After watching quite a few on-line reviews picked RA as the deckbuilding game of choice for my play group. This is what we, as a group, have discovered so far:
Humans are, hands down, the best race in the original AND the expansion. Because of a little something called "card advantage". FOUR out of six cards in their barracks draw cards in one way or another, they have the second hardest hitting 6 cost unit in the whole game PLUS archers, that are incredibly, amazingly, stupidly powerful in a siege. You just keep on playing and drawing footmen until your opponent has played all his cards, then BAM - you kill his most scary dude. He has now lost a whole turn's worth of his game and some life/a neutral city to boot. Once you get the hang of them, humans can start hitting for 9-12 on TURN 3-4! How nasty is that?
Undead are a close second - they can, and on a regular basis do, take down 4 or 5 cost cities on TURN ONE. Balancing the number of Animates you wnat in your deck can be problematic and one poor draw at the wrong time can screw with a perfectly good game plan, but the race's still awesome. Especially with vampires. Vamps rock.
He Uthuk are also capable of crazy combos - wound an opponent's fatty then devour for my obscene? You're down 3-4 might, and I'm up by 4? Welcome to the jungle. Problem is, that's the only combo that really works with these guys. And it's incredibly difficult to set up. Sure, you can get rid of any units you don't find useful any more by wounding them, thus drastically increasing your chance of getting the three cards you need in your hand more often. However, by the time you have all the pieces in your hand, an undead or human player would have eaten your guts. Or overrun you with footmen and knights, respectively.
Dwarfs are... Awkward. They depend on having gold in their deck, but drawing it just on time. If you draw too few or twoo many coins at the wrong time you're in for a rough time. The warmachine looks cool and useful, but in practice all it does consistently is destroy coins - usually there aren't really all that many units it can give bonuses to. I've also found that the much admired demmolitionist is extremely counterproductive - it thins out your opponent's deck and can't even destroy his more valuable resource - the 3 GP coins! Damage potential, I've found, is extremely limited with these guys.
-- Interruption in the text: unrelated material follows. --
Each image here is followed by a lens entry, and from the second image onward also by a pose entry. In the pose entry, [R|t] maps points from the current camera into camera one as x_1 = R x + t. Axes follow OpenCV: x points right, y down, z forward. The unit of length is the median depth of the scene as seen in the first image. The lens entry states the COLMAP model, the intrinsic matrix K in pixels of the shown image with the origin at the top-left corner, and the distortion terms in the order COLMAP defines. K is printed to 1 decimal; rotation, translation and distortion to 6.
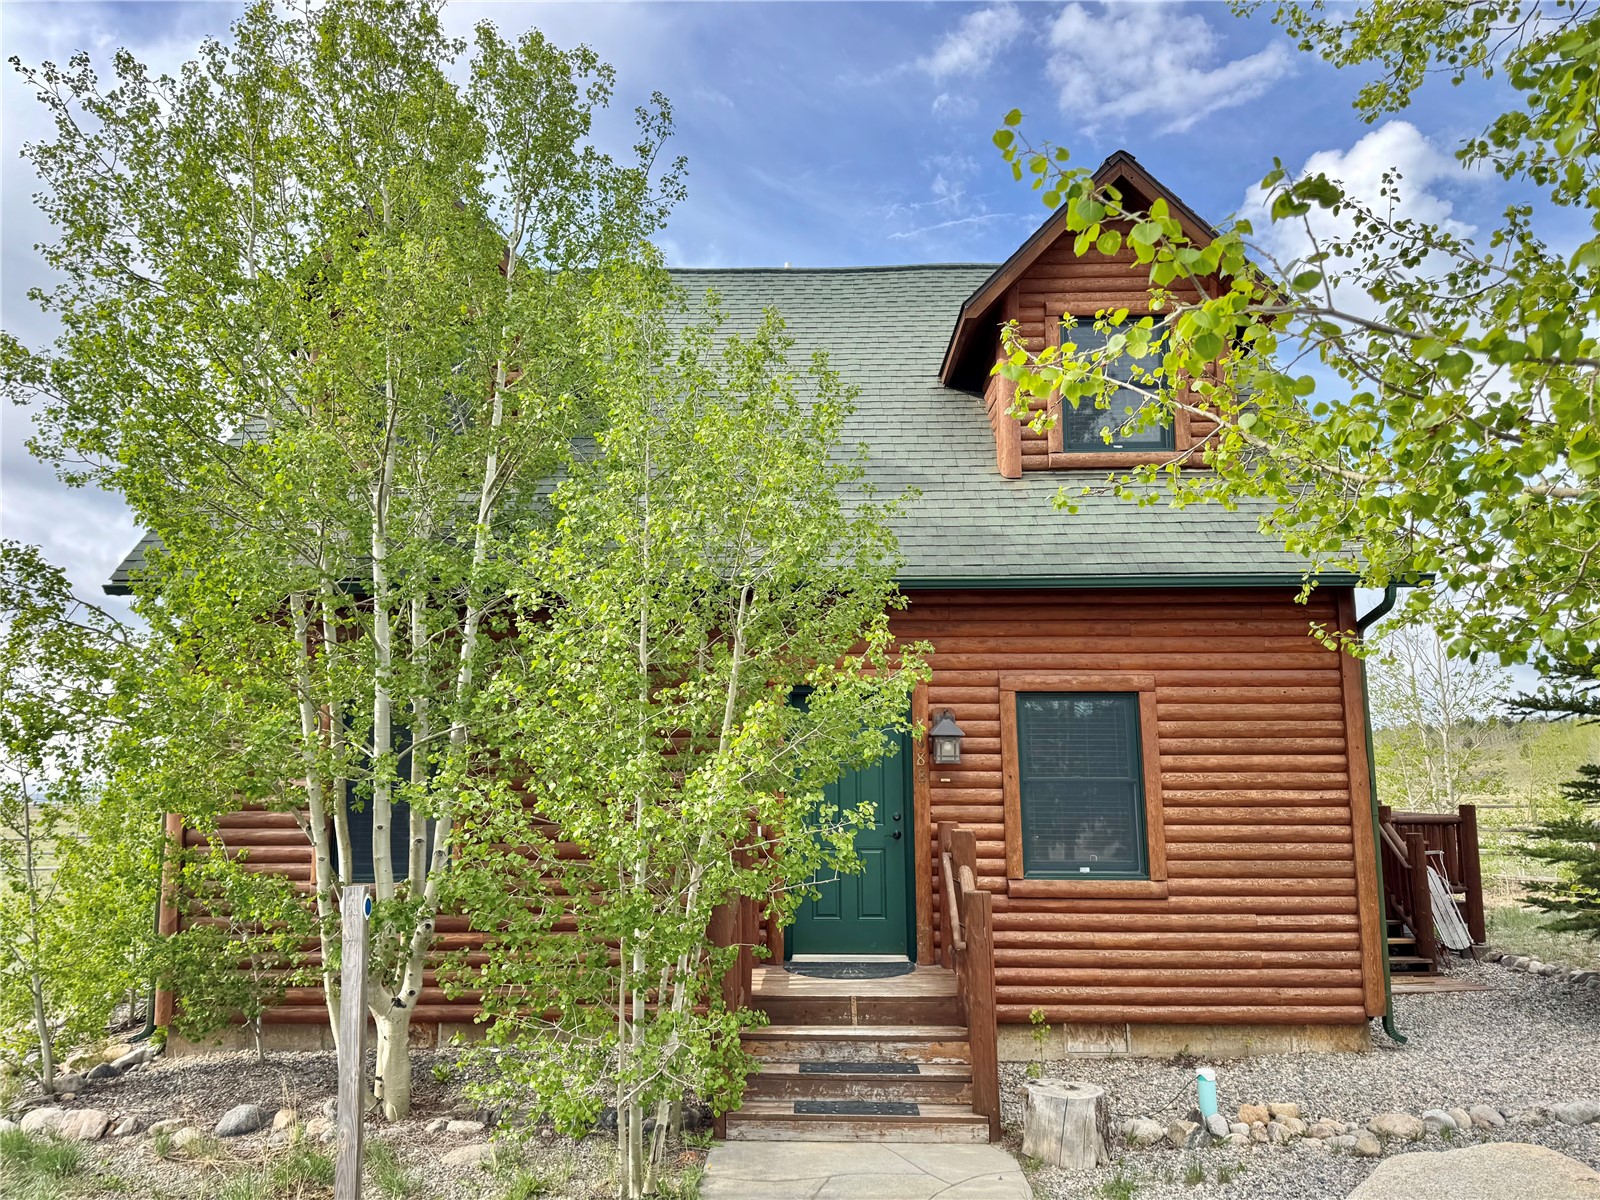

The Orcs are even weirder. Most of their units appear cool on paper, but don't really work! Their first two units seem OK, but the only unit that gives them ANY card advantage has an incredibly crippling precondition. Lizard rider is just plain dumb. The troll is menacing, but ultimately doesn't have as much of an impact as could be expected. That "purchasing in combat" trick is really cool, but ultimately - difficult to set up. And if attacked while they don't have it, orcs'd probably take a serious beating. Their main advantage, I'd wager, is in their ability to attack 6, 7 and 8 cost cities on turn 2-3 and then use the influence to buy expensive units off the open market. However I don't think that's ever worked out for anyone I know.
The Elves look really cool. But turn out to be so incredibly, agonizingly SLOW. They have the best creature destroy in the game, and the pegasus can dredge up their deck for the creature you need to win any engagement, the forest guardian is a killer in and of itself - in short, they have a killer late game... But they never get there. The humans start hitting for 12 at turn 4, remember? The elves aren't aggressive enough to get major cities and use their archers to full advantage mid-game, and the game doesn't usually last long enough for them to really shine. Which is sad.
All in all? Great game, fun all around, now if only humans didn't bash our heads in every time we played competitive...
As a further note, I tried fixing the obvious imbalance by adding a 2 gp coin in place of the 5th 1 gp in the starter decks of of the elves, orcs, uthuk and dwarfs. I saw it somewhere on this forum and it seemed like a reasonable enough idea. This sped the "lesser" races' game considerably, but it quickly became obvious that it did not make them broken. The house rule managed to even their odds against the Undead, but not against the humans. Humans are still overpowered, and there doesn't seem to be a way around that.